Holidays can be joyous times with lifelong memories or marred by tragedy. For far too many, the latter best describes their recollections, be it a personal tragedy, disappointment, or some outside event that just takes the joy out of the holiday. That has happened all too often of late as whatever the circumstances, the approach of a major holiday and its raised expectations or hopes of a “perfect Thanksgiving or Christmas” leads to disappointment.

This year once again, we’ve witnessed a senseless act by a career criminal as he careened through a Christmas parade, killing and injuring over 50 people. I don’t have any explanations for this other than evil exists and never sleeps. As a Christian, I’m as susceptible as any other as to why a loving God would allow such atrocities to occur but am then reminded that we live in a fallen world for which the God I worship promises redemption and hope but not immunity from the travails of life, at least not in this life. It also teaches me to be grateful for what I have and puts my small problems in proper perspective compared to the enormous loss some have experienced.

As we age, mirrors remind us that there is more life behind than ahead, and the time for putting off major decisions cannot be further delayed. It was with that thought that my wife and I made the decision to act: we have left California for the “land of the free,” Tennessee to be specific. Living in California is sort of like the frog in the pot being slowly boiled with each passing day. It’s not just the cost of living that is spiraling ever-upward but the increasingly oppressive nature of the California government.

Politicians like to promise the world a perfect world, to be exact, if only they just had a little more power and your money to rule your life. Given that humanity excels in imperfection, the historical outcome of civilizations that accept this “paper promise” of Shangri La is almost always tyranny and the persecution of all who dissent. Things that seem small and insignificant are portents of worse to come, such as official pronouncements that the State has primacy over your children, not parents and the State will decide what moral values are acceptable for your children to learn. Inevitably, the State pits children against parents, as happens in all totalitarian societies such as Nazi Germany or communist governments. Western socialist governments have a softer touch but are just as intrusive into families as hard-tyranny government systems.


What made America special and why so many strive so hard to come here regardless of personal hardship is that America has presented the one government in the world that enshrined in a written constitution the rights of its citizens and the subordination of government to the authority and will of the people. Unfortunately, more and more, that authority is undermined as courts affirm increasing government authority over every aspect of our lives. California leads in this direction, and the future for the State is bleak unless its residents politically rebel and reject one-party political rule.

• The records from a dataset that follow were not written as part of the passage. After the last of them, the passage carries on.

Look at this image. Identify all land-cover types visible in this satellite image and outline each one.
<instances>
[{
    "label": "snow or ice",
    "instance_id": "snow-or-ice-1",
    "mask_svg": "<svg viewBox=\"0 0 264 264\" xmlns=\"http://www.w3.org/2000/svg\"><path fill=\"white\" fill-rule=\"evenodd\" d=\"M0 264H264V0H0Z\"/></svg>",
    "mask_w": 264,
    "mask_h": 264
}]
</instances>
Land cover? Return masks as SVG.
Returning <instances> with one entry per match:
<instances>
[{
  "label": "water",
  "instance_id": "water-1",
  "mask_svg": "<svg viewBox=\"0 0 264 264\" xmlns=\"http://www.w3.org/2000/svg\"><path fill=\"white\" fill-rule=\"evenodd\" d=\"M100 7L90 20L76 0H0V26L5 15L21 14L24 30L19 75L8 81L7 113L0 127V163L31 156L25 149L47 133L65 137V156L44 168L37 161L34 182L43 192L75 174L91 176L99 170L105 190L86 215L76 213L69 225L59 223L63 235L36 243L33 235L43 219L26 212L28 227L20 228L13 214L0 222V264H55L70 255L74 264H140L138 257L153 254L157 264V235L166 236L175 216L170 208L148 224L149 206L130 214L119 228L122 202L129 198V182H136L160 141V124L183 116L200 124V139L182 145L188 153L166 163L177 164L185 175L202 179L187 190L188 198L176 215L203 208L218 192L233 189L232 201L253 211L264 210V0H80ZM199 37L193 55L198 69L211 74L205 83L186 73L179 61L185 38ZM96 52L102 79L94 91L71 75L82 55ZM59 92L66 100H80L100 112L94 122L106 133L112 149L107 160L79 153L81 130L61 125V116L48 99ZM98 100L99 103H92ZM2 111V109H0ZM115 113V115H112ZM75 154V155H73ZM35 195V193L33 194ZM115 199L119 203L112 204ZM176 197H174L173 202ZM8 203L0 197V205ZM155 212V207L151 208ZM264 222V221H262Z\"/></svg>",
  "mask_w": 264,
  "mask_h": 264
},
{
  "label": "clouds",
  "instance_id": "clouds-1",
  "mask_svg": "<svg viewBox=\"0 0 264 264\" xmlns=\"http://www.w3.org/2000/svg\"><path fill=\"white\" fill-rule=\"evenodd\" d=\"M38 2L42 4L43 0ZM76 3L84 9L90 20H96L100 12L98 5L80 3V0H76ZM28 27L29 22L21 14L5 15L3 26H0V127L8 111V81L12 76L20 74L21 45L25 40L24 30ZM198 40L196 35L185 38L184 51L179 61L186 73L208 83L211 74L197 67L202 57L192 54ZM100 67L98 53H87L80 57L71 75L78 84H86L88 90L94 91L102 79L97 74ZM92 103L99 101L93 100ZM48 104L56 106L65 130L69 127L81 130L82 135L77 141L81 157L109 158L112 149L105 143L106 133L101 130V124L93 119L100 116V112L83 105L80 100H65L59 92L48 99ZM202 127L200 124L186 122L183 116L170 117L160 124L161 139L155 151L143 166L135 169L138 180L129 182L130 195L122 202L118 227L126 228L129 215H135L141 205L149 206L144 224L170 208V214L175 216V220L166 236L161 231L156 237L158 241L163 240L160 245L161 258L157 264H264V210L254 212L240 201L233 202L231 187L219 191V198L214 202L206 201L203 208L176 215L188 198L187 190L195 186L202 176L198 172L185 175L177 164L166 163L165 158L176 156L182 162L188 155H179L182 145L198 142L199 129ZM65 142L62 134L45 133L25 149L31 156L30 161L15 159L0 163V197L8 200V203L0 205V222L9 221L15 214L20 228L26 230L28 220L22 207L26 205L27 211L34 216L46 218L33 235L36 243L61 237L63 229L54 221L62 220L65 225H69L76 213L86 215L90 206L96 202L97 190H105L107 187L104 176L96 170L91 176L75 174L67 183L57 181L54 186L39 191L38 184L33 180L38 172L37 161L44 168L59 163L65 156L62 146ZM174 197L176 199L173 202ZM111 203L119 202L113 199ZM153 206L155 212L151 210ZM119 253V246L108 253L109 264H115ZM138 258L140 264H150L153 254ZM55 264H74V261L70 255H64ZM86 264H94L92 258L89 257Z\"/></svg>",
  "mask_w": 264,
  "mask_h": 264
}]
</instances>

Once upon a time, the political landscape was fairly balanced in California, but for many reasons, Democrats hold supermajorities throughout the California government. As that political party has been seized by its most radical leftist elements, political reform is almost impossible to obtain except via federal courts, which so far are unsympathetic to those who legally resist further government intrusion into their lives.

For Roberta and I, as we age, we decided that California isn’t a place to grow old unless one is exceptionally wealthy. In contrast to California, a trip to the local gas station affirms that daily: I paid less than $3.00/gallon for gas this week, and the cost of almost everything in Tennessee is about half or less than it was in California. I also noticed that people here are very accepting and friendly. They express their love of country and patriotism openly and are genuinely respectful of veterans.

Tennessee is called “the volunteer state” for a reason: in the Mexican War, Tennessee was asked to provide 2800 militiamen for the war effort; they provided 30,000. They also love Christmas and family/community traditions; living here is like being on a living set of a Hallmark Channel Christmas movie with the towns decorated for the season, and the Christmas spirit is real. We were in a store yesterday when Christmas carolers entered the store singing traditional songs of the season. The people here aren’t particularly wealthy as California defines wealth, but they deal with their social problems; I haven’t seen a single transient camping on the streets or in public spaces: the many churches have stepped up to the plate, and law enforcement is supported when required.

There is a drawback; however, Roberta and I will miss all of you, the friends and acquaintances we have known over the years. I will continue to write as long as permitted; we still have close ties and family connections to the community. We wish all a Merry Christmas and a better New Year.